REQUIREMENT: Without the images, repeat every line of the listing verbatim.

GIVEN INFORMATION:
________________________________________

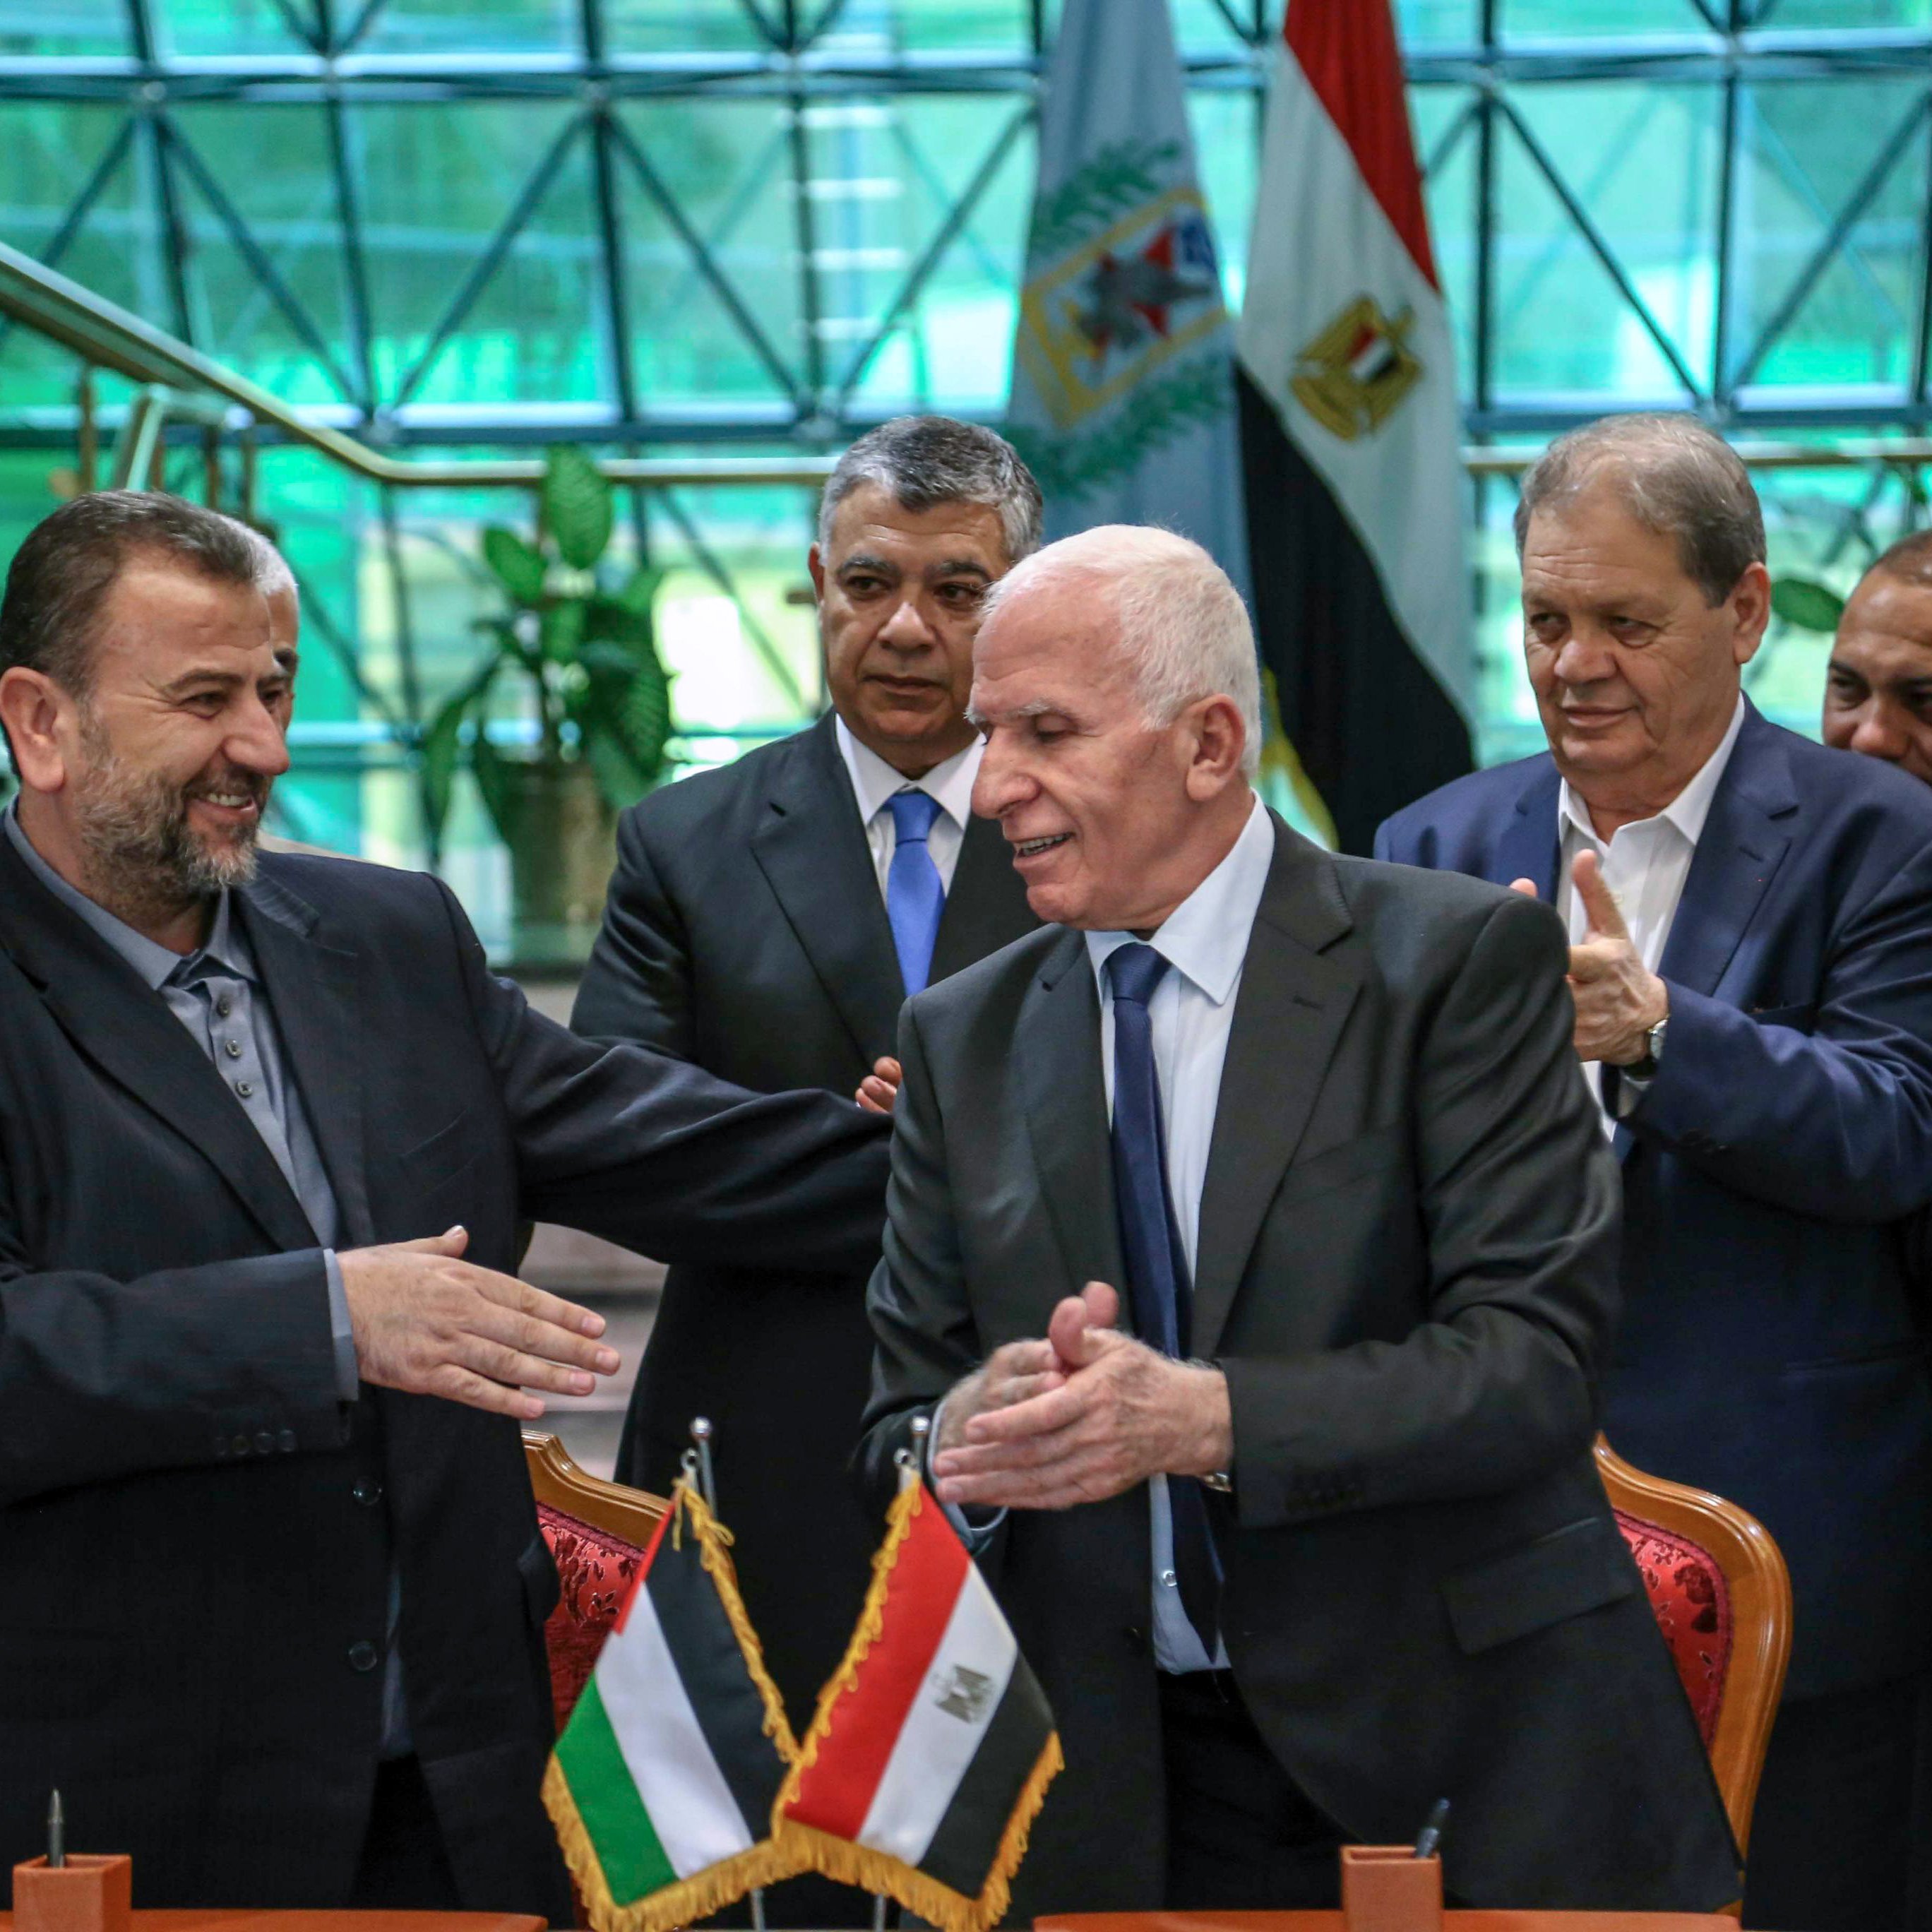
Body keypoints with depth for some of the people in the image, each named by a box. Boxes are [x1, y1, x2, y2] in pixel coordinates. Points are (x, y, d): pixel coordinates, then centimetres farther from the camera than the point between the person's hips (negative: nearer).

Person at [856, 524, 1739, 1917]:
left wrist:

________________________________________

REPLY TO THE EXERCISE:
Body keypoints with depth for some of the people in the image, each named by a box. Boxes are [x1, y1, x2, y2] in pixel coordinates. Points are (x, y, d): pixel coordinates, then centimetres farther from the camera than the point between the person's hips (negative: nearer).

Person at [856, 524, 1739, 1917]:
left wrist:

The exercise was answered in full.